Vicki's Minty Lamb Shanks
John and Vicki Mauger are Hosts at our half-day Paddock to Plate experience in the Southern Highlands of New South Wales, Australia.
In 1972, Joe Mauger (John’s father), established the first butchery in Burrawang, principally selling beef and lamb. In 1976, at the age of 16, John started working at the shop and by 18 started managing the store while his father ran the farm.
Today, John prides himself on producing the very highest quality of meat by managing the process from the farm to the store working in partnership with his son Mat.
This recipe from their collection makes a hearty homestyle dinner. Best made with quality lamb that is antibiotic and hormone-free.
If you are in Singapore from 23 August – 1 September, you can taste Mauger’s Meats as part of the Australian BBQ menu at The Fullerton Hotel’s “Flavours of Australia’s Southern Highlands” food festival. More information here.

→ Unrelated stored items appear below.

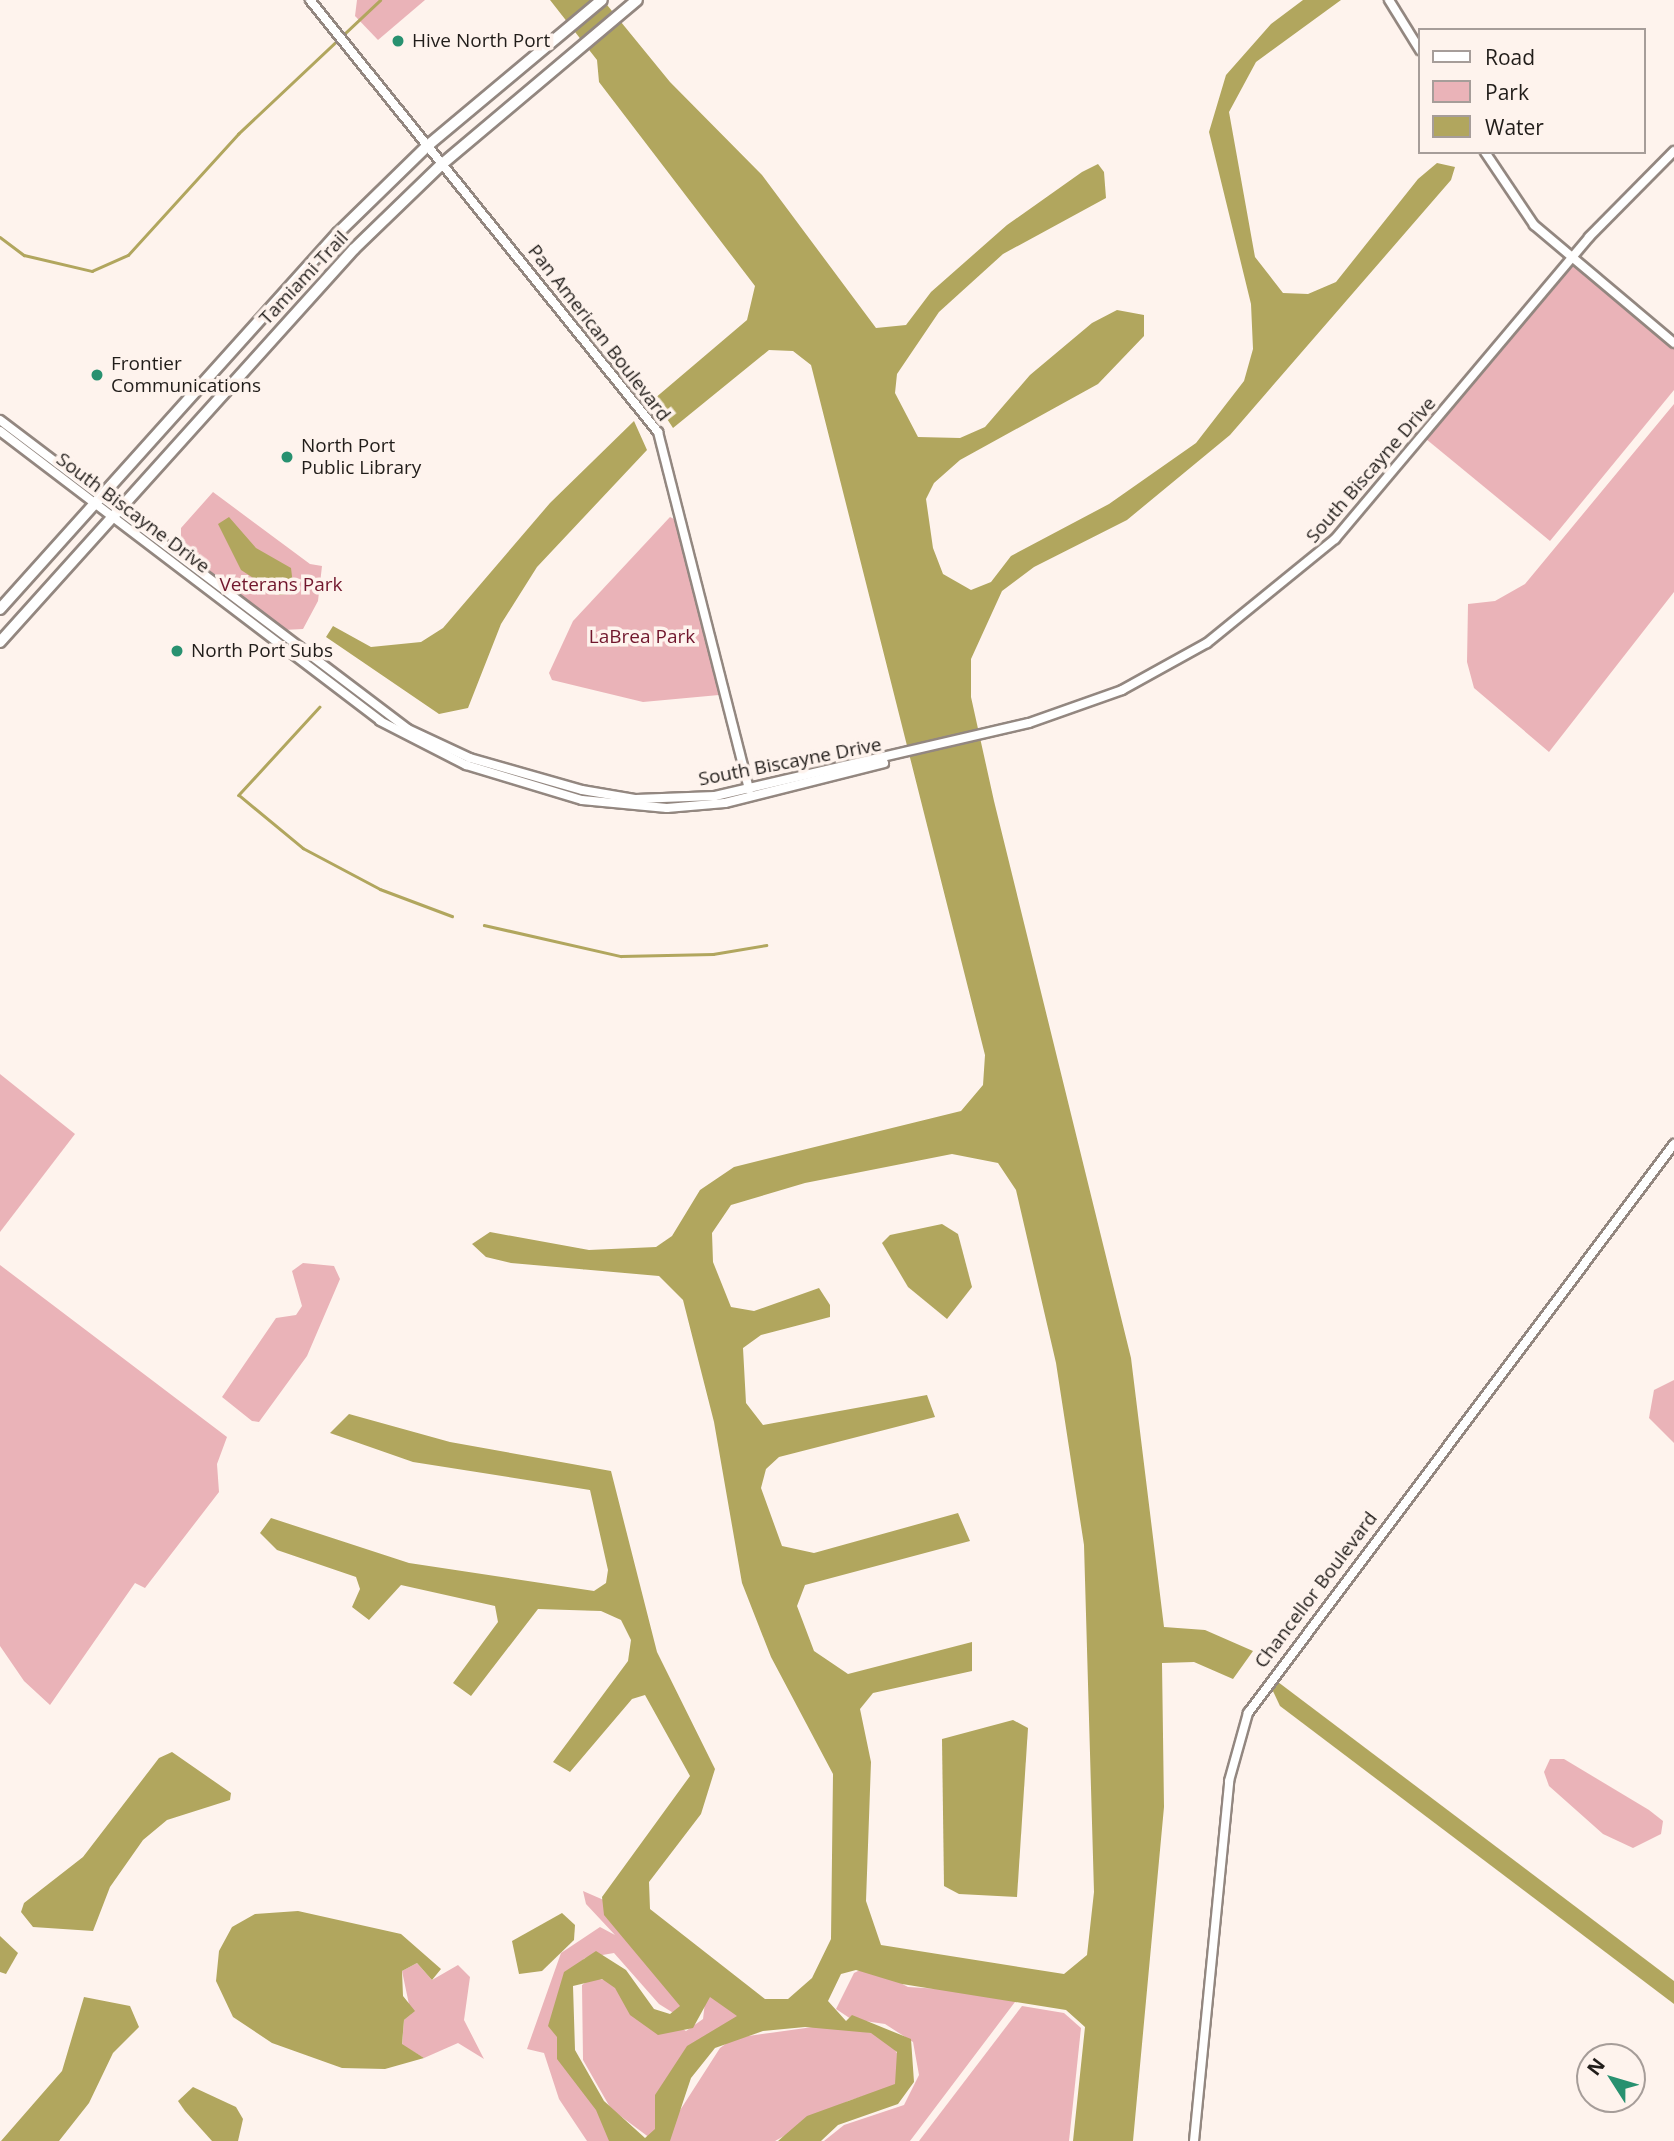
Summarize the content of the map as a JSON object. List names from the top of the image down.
{
  "streets": {
    "main road": ["Tamiami Trail"],
    "street": ["Pan American Boulevard", "South Biscayne Drive", "Chancellor Boulevard"]
  },
  "crossings": [
    ["Tamiami Trail", "Pan American Boulevard"],
    ["Tamiami Trail", "South Biscayne Drive"],
    ["Pan American Boulevard", "South Biscayne Drive"]
  ],
  "parks": ["Veterans Park", "LaBrea Park"],
  "places": [
    "Hive North Port",
    "Frontier Communications",
    "North Port Public Library",
    "North Port Subs"
  ],
  "legend": ["Road", "Park", "Water"],
  "north": "top left"
}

Preparation Time: 20 minutes
Cooking Time: 3 hours
6 lamb shanks
1 large red onion
3 cloves crushed garlic
2 sprigs thyme
2 bay leaves
1 1/2 cup fresh mint leaves, chopped fine
4 cups vegetable stock
1/2 cup white wine
800 grams can diced or crushed tomatoes
Preheat oven to 200 degrees, put the shanks in the baking dish in a single layer closer together. Season with cracked black pepper and salt. Bake uncovered for 20 minutes. Turn the shanks over and reduce the oven to 180 degrees and cook for a further 20 minutes.
Heat a tablespoon of olive oil in a frying pan. Cook onion and garlic union onion is soft, approximately 5 to 8 minutes. Stir in thyme, bay leaves and half the mint leaves. Scatter inion and herbs over the lamb shanks and cook, uncovered, for a further 15 minutes.
Combine the tomatoes, stock and wine and pour over shanks. Cover the dish tightly with foil or a lid and bake for a further 3 hours. Garnish with remaining mint and serve with pasta.
Can be garnished with Gremolata. The flavour of the dish develops of it is made a day or two in advance and refrigerated.